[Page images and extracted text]
════════

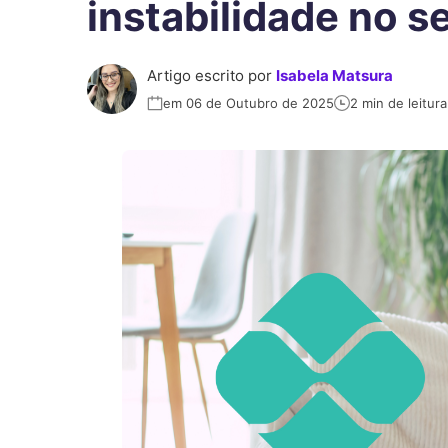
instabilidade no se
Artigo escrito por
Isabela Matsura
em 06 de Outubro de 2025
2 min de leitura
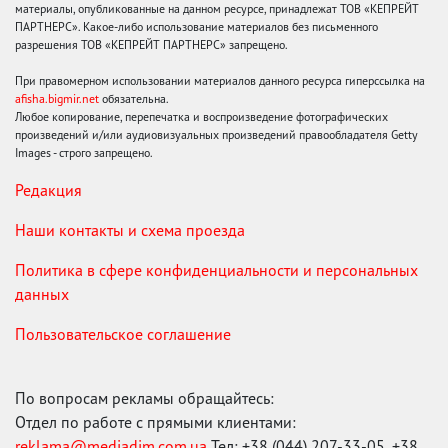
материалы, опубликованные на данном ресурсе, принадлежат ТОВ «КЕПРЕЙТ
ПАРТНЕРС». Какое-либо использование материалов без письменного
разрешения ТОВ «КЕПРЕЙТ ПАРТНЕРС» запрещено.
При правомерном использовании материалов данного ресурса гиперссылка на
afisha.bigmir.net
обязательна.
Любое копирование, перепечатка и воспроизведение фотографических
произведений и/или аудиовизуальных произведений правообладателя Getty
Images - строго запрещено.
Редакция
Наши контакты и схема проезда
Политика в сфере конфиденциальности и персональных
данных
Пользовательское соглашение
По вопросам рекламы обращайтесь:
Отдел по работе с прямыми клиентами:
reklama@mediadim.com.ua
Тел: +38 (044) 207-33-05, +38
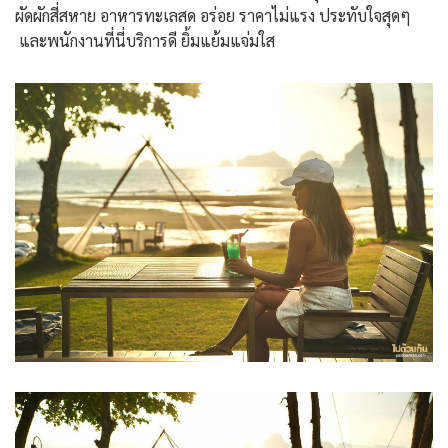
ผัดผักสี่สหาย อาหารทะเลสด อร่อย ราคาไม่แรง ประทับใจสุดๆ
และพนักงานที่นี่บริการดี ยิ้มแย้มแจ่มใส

════════

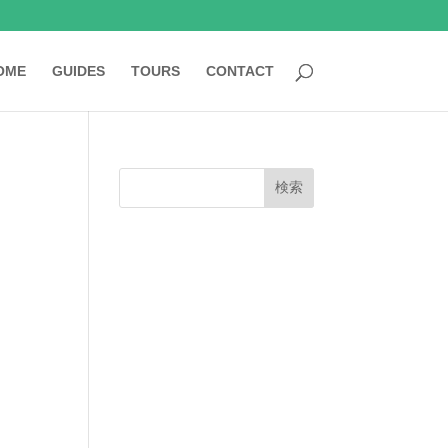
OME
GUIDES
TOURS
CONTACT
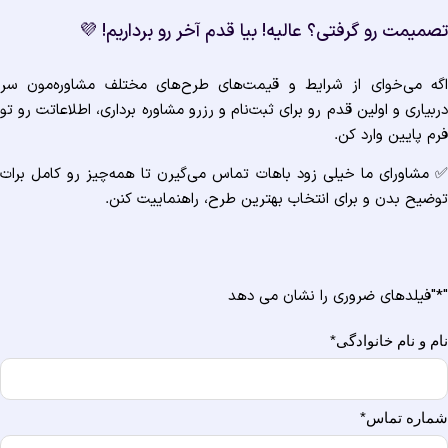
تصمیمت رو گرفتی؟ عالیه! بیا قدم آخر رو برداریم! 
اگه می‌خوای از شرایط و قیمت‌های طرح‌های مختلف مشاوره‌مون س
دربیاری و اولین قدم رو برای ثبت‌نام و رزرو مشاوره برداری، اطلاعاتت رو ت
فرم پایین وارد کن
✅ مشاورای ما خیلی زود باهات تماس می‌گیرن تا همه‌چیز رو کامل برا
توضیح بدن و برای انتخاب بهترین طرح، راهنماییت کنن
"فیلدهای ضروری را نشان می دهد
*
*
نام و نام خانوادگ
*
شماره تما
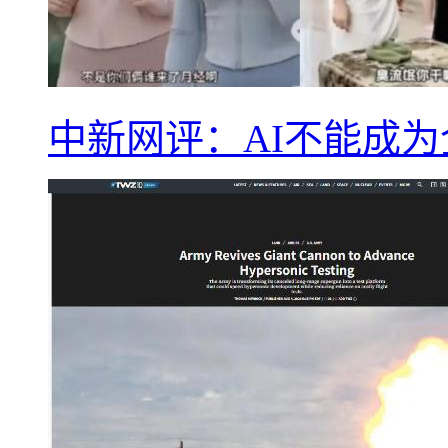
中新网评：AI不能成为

════════

[What you need to do]
Leaving every picture aside, reproduce exactly the lines above from the one with "Отдел по работе" up to and including the one with "และพนักงานที่นี่บริการดี ยิ้มแย้มแจ่มใส", and no others.

[Task answer]
Отдел по работе с прямыми клиентами:
reklama@mediadim.com.ua
Тел: +38 (044) 207-33-05, +38
ผัดผักสี่สหาย อาหารทะเลสด อร่อย ราคาไม่แรง ประทับใจสุดๆ
และพนักงานที่นี่บริการดี ยิ้มแย้มแจ่มใส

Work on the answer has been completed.